DOCUMENT SECTION: Begin
Form 6-K


                       SECURITIES AND EXCHANGE COMMISSION
                             Washington, D.C. 20549

                            Report of Foreign Issuer
                      Pursuant to Rule 13a-16 or 15d-16 of
                       the Securities Exchange Act of 1934


For the month of: March 2006

                          SGL CARBON Aktiengesellschaft

                              (Name of registrant)

                               Rheingaustrasse 182
                                 65203 Wiesbaden
                                     Germany


                    (Address of Principal Executive Offices)


Indicate by check mark whether the registrant files or will file annual reports
under cover of Form 20-F or Form 40-F:

                  Form 20-F __X__                      Form 40-F

Indicate by check mark whether the registrant by furnishing the information
contained in this Form is also thereby furnishing the information to the SEC
pursuant to Rule 12g3-2(b) under the Securities Exchange Act of 1934:

                  Yes  ____                          No  __X__

If "Yes" is marked, indicate the file number assigned to the registrant in
connection with Rule 12g3-2(b): N/A




                                  Exhibit Index
                                  -------------

1.   February 9, 2006 German Press Release - Chinese Joint Venture

2.   March 7, 2006 German Press Release - 2005 Results Summary

3.   March 9, 2006 German Press Release - 2005 Results




                                   SIGNATURES

     Pursuant to the requirements of the Securities Exchange Act of 1934, the
registrant has duly caused this report to be signed on its behalf by the
undersigned, thereunto duly authorized.
DOCUMENT SECTION: End
EXTRACTED MATERIAL: Begin
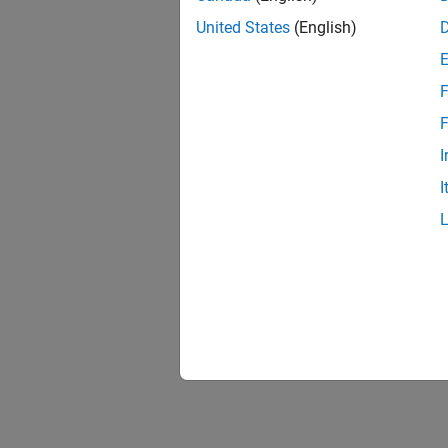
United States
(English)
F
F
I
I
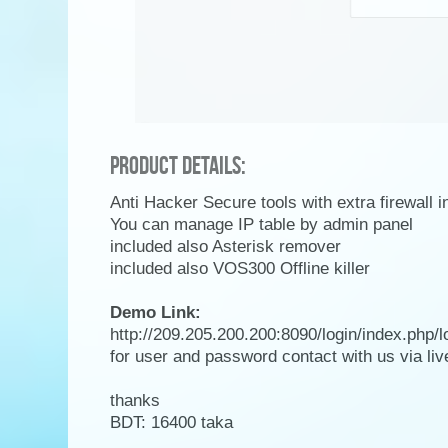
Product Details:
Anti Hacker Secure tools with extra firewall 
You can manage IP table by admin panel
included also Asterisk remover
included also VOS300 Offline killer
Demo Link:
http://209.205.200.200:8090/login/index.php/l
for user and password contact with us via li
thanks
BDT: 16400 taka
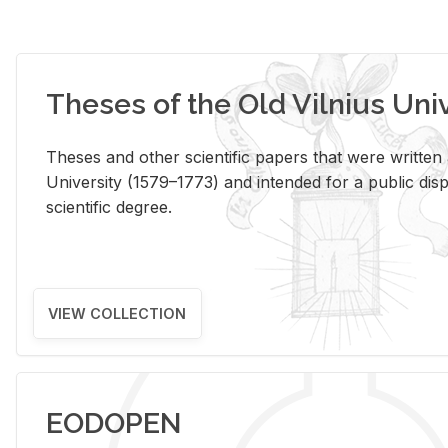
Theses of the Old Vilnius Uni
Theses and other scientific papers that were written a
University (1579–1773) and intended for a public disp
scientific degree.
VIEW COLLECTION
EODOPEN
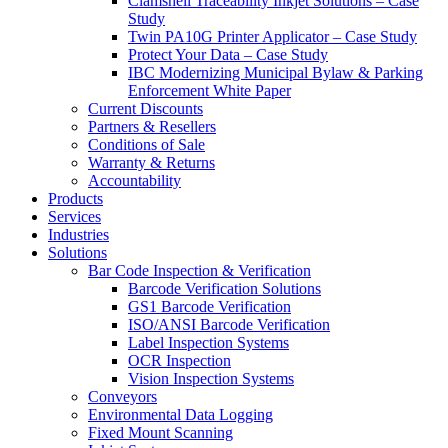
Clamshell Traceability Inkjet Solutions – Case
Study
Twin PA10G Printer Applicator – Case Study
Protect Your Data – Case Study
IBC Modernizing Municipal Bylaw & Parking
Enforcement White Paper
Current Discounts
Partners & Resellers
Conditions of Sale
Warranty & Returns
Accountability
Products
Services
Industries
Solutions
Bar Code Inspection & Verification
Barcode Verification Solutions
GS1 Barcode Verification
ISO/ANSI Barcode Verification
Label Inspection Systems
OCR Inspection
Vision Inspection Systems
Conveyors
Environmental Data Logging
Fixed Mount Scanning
EXTRACTED MATERIAL: End
EXTRACTED MATERIAL: Begin
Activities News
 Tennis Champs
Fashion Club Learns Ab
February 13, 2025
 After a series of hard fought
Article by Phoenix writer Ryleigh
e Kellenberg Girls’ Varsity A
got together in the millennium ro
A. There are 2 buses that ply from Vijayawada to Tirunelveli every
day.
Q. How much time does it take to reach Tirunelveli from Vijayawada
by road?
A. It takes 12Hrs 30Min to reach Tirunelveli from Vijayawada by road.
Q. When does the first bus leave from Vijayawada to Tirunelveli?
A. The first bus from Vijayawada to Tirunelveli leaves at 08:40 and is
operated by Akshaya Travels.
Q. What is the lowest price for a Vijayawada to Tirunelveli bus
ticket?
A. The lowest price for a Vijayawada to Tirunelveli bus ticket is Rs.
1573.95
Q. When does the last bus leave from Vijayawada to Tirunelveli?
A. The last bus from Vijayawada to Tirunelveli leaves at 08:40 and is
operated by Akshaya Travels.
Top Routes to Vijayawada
EXTRACTED MATERIAL: End
EXTRACTED MATERIAL: Begin
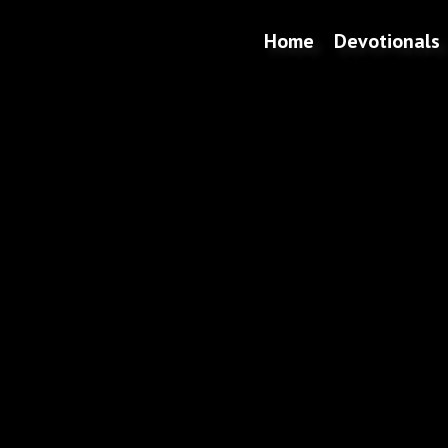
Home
EXTRACTED MATERIAL: End
- BRIEF -
Please copy the Form 6-K cover page between "Report of Foreign" and "(Name of registrant)", inclusive, renaming "Aktiengesellschaft" as "AG".

- RESULT FOR THIS EXERCISE -
Report of Foreign Issuer
                      Pursuant to Rule 13a-16 or 15d-16 of
                       the Securities Exchange Act of 1934


For the month of: March 2006

                          SGL CARBON AG

                              (Name of registrant)